Mis padres se habían conocido durante los años gloriosos de la salsa, cuando el barrio estaba lleno de gente y no se habían levantado los projects. En realidad, la religiosa era mi madre. Adoraba entonar cánticos con esa voz suya que podía subir tanto como para romper un cristal o bajar hasta darle a uno escalofríos. Mi padre, Ángel Santana, podía tocar los timbales como Puente. Está bien, miento, nadie podía tocar como Puente, pero mi padre se acercaba. Tengo grabaciones para probarlo. Mi padre había tocado con los grandes: Barretto, Bladés, De León, Colón, Palmieri, Cuba, Feliciano, Pacheco, y “el cantante de los cantantes,” Lavoe. Mi padre estaba de fiesta con Lavoe, cuando dijo: “el Señor se me presentó.” Lavoe y papá probaron de todo, “hasta gasolina, y cuando se nos acababa, sacábamos el Pepto-Bismol del botiquín y también nos lo tomábamos.” Héctor Lavoe siempre llegaba tarde a los conciertos, y muchas veces era porque estaba de rumba con mi padre. Toda esta vida dura hizo que papá cayera en una profunda depresión. Dejó de tocar música y un día, encontrándose solo en el apartamento, listo a saltar por la escalera de incendio, mi padre le pidió a Dios que le mandara una señal de que Él lo amaba. En ese preciso instante, escuchó unos golpes en la puerta, y era mi madre, predicando con sus hermanas de comunidad las Buenas Nuevas de Jehová. No sólo se convirtió sino que se casó con mamá, quien le ayudaría a dejar el vicio, y años más tarde mi padre aún interpreta su música en la iglesia.

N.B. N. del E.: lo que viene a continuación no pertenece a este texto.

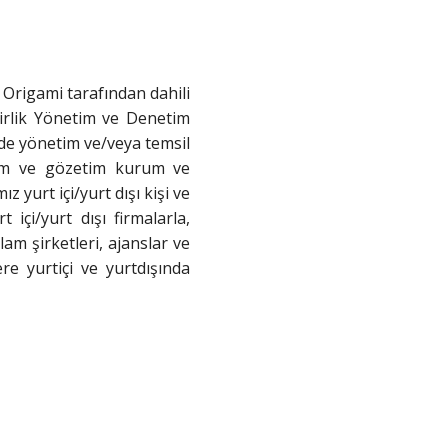
 Origami tarafından dahili
 Birlik Yönetim ve Denetim
rinde yönetim ve/veya temsil
netim ve gözetim kurum ve
 yurt içi/yurt dışı kişi ve
içi/yurt dışı firmalarla,
lam şirketleri, ajanslar ve
ere yurtiçi ve yurtdışında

Son todo un par, estos dos. Los quiero mucho, y por más loca que sea mi madre y por más quejumbroso que se ponga mi padre, nunca he dudado del amor que sienten por mí como tampoco del amor que siento por ellos.
Mientras me alisto para la ducha, escucho que mis padres hablan de ayudarme con la hipoteca. Escucho que mi padre se lamenta por haber malgastado su vida metiendo tanta droga y que el cheque por incapacidad no es nada. Mi madre da gracias al Señor por lo que tenemos y cómo con su trabajo en el hospital me puede ayudar con las cuotas. Hablan sobre arreglar alguno de los cuartos que aún no se han adaptado para que alguien viva ahí. Sobre todo las paredes. Qué desastre. Pero sería costoso. Mamá preferiría poner pisos de madera nuevos. Aunque eso también es costoso.
Pero están contentos. Sobre todo ahora que estoy haciendo lo correcto. Mis padres no son tontos. Ellos saben que he hecho cosas que Dios no aprobaría. Pero nunca me cuestionaron. ¿Y si les hubiera dicho, ofreciéndoles la oportunidad de elegir, que su hijo podría convertirse en un incendiario y comprar su propio apartamento en cinco años o tener un empleo de nueve a cinco, ir a la iglesia, y morirse pagando alquiler?
Sé lo que hubieran contestado.
Así que hice mi propia elección.
No sólo porque amo esta ciudad sino porque además conozco esta ciudad. Y Nueva York, como el país donde se encuentra, es un lugar que le promete a uno todo pero no le da nada. Y aquellas cosas por las que no se puede trabajar hay que tomarlas, usurparlas o negociarlas con pedazos del alma propia y algunas veces incluso con la ética de los padres de uno. En América, lo que importa es hasta dónde se llega, no cómo se llega. En tanto uno llegue allá, nadie hará preguntas. Uno no hace preguntas. ¿Y si alguien le pregunta a uno cómo llegó hasta allá? Pues seguramente se trata de una persona inofensiva que nunca consiguió nada, que nunca salió, y se murió pagando renta mientras esperaba a que Dios lo rescatara.